Les organisations syndicales, visiblement « déçues » et « amères », rendront leur décision comme suit : la CGT le 6 janvier (elle ne signera pas), FO « après le 6 », et la CFDT le 8 - tentée comme à son habitude de signer mais ne souhaitant pas le faire « toute seule », elle persiste et entend bien rallier à sa cause d’autres syndicats malgré la sanction qui leur a été infligée lors des récentes élections prud’homales.
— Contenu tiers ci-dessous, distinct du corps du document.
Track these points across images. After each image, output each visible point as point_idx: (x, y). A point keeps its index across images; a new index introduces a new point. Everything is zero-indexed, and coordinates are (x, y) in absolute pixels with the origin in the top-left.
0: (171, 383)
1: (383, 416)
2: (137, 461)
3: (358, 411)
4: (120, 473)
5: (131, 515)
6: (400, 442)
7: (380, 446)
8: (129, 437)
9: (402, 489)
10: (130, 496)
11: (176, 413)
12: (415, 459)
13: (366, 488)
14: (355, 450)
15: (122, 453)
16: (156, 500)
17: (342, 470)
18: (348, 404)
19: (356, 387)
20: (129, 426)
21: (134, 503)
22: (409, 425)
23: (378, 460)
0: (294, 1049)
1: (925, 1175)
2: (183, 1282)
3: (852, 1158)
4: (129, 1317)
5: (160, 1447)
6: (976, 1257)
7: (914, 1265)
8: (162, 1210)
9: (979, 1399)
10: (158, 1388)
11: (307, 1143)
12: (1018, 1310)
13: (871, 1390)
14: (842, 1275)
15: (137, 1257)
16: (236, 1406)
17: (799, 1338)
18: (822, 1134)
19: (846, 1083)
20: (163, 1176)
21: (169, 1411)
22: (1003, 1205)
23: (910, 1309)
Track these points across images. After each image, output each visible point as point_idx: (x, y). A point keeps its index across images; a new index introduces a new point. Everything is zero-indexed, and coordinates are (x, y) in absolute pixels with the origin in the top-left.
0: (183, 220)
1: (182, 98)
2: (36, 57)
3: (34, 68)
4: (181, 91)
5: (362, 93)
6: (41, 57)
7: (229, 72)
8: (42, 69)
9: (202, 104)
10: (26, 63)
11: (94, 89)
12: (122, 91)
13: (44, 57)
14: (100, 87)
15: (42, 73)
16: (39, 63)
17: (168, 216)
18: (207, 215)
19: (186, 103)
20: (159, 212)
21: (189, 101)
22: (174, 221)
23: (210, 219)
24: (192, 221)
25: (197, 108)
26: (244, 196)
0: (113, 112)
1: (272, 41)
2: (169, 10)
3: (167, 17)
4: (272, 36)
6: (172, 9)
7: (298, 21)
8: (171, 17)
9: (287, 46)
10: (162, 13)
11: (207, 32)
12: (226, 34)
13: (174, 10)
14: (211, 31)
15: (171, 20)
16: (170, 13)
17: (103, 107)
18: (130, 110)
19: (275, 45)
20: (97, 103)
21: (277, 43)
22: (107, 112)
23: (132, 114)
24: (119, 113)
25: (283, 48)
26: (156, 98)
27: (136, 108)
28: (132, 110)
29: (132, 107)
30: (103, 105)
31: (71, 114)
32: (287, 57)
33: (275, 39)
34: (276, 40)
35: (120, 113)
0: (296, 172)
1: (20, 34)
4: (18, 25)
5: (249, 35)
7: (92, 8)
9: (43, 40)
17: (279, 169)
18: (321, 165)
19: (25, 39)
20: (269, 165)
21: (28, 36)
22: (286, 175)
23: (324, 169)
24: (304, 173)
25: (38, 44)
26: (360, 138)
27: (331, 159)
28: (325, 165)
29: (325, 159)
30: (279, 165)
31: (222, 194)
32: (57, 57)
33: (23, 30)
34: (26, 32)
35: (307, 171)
La CFTC se prononcera le 12 et la CFE-CGC le 20.
Dans ces conditions, pour 2009, on ne peut qu’espérer une seule chose : que les syndicats accordent leurs violons et refusent, tous en bloc, de signer cet accord, qu’ils fassent enfin leur boulot, ensemble, et monter la pression en vue d’une mobilisation générale qui ne se limite pas qu’à la journée du 29, qualifiée d’inédite depuis le CPE. A cause de l’agitation grecque, Nicolas Sarkozy a émis quelques craintes au sujet de la paix sociale en France. L’Elysée est tenté de régler à sa façon le dossier de l’assurance-chômage en cas d’échec du paritarisme. La rue pourrait l’en dissuader.